Octo: Edit and review GitHub issues and pull requests from the comfort of your favorite editor.
vim-floaterm: Pop open a floating terminal window. Run a command then quickly toggle it off.
nvim-ufo: Use folds in Neovim to expand / collapse code.
Favorite Tools
Raycast: a blazingly fast, totally extendable launcher. It lets you complete tasks, calculate, share common links, and much more.
cal (CLI command): calendar in your terminal.
FZF: command-line fuzzy finder
Here's a script he uses (with fzf) to quickly clone a git branch:
function fsb() {
local pattern=$@
local branches branch
branches=$(git branch --all | awk 'tolower($0) ~ /'$pattern'/') &&
branch=$(echo "$branches" |
fzf-tmux -p --reverse -1 -0 +m) &&
if [ "$branch" = "" ]; then
echo "[$0] No branch matches the provided pattern"; return;
fi;
git checkout $(echo "$branch" | sed "s/.* //" | sed "s#remotes/[^/]*/##")
}
fsb
tmux: Terminal multiplexer
tmux session manager: smart tmux session manager.

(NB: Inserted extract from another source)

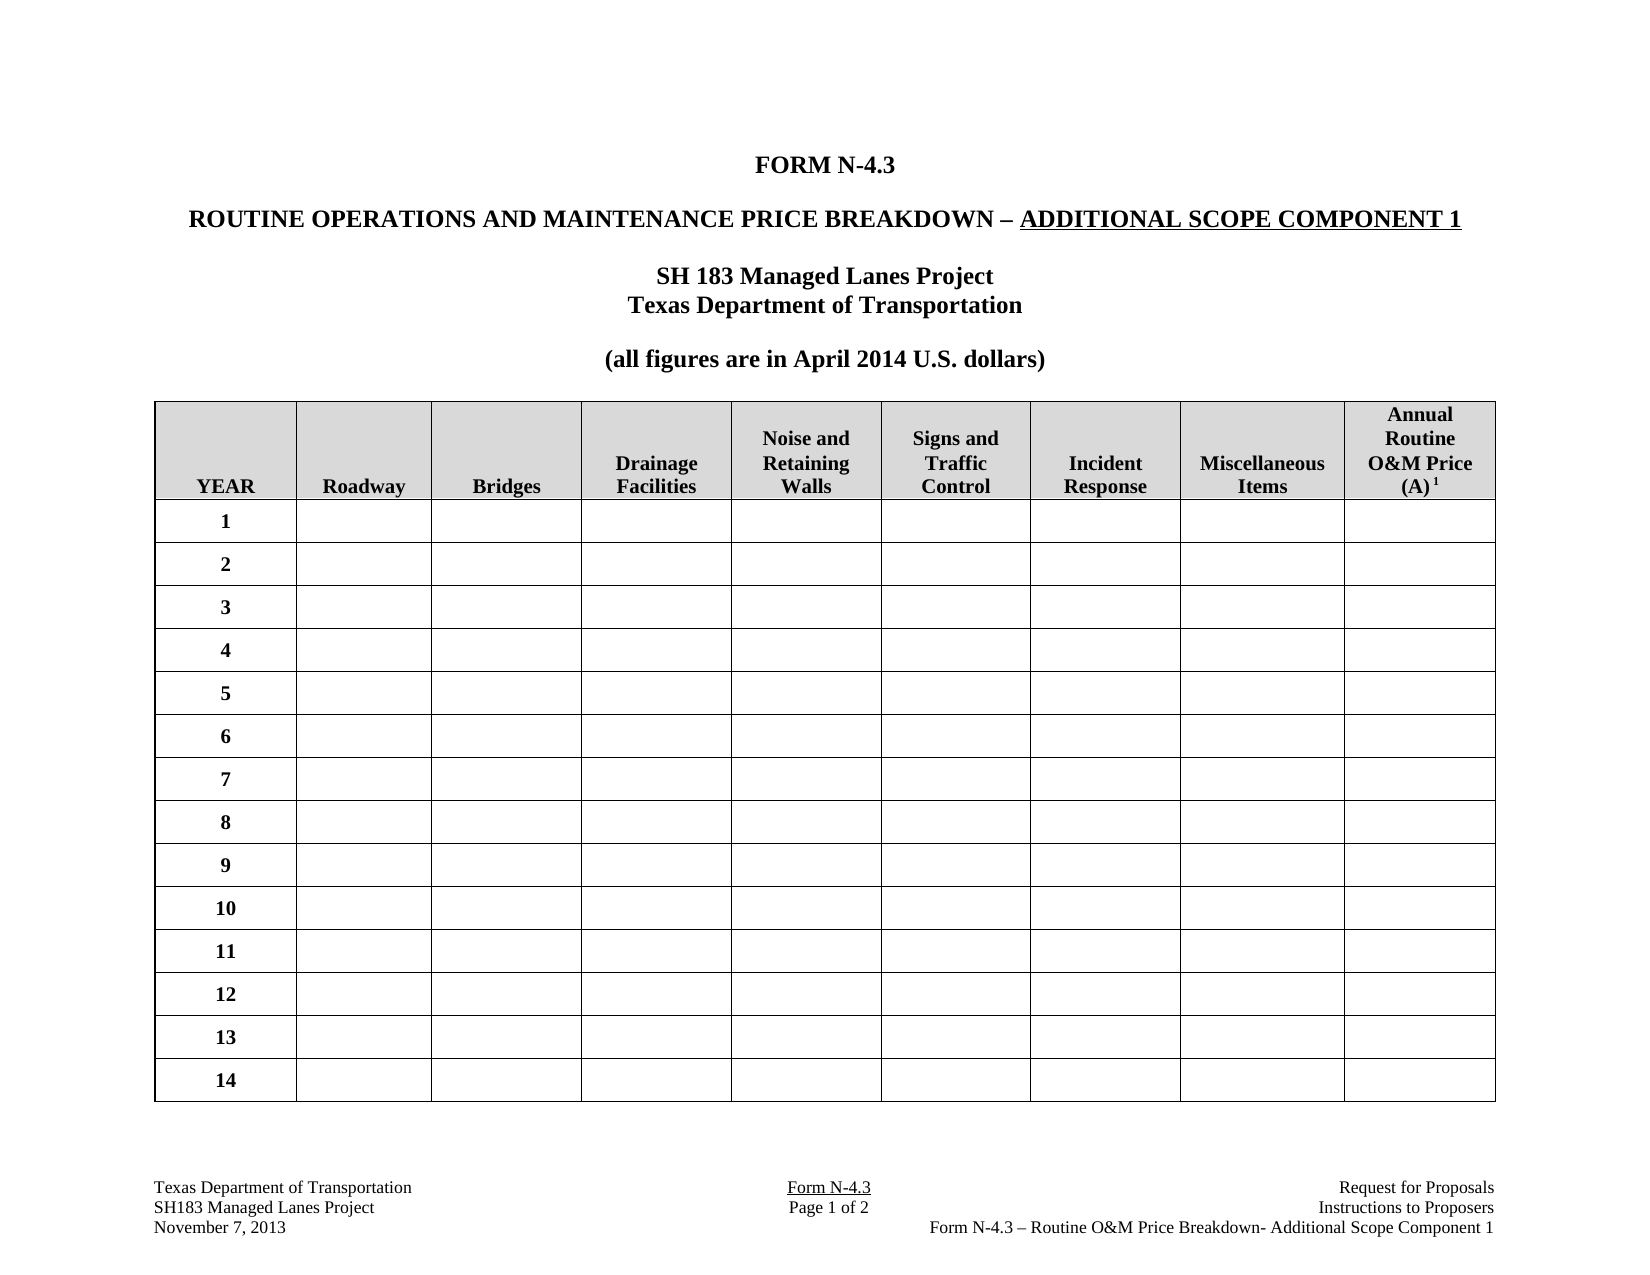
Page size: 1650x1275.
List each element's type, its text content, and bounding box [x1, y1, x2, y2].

text Routine Operations and maintenance PRICE Breakdown – additional scope component 1 [60, 204, 1590, 261]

Vimium: Control Chrome using Vim keybindings
Dotfiles
You can find his dotfiles here: https://github.com/exosyphon/dotfiles
Desk setup
He got really into custom keyboards and now uses a 40% keyboard called a Minivan as his daily driver. It has epbt aesthetic keycaps and Akko V3 Cream blues. His other 40% has Gateron Oil Kings and GMK bleached keycaps.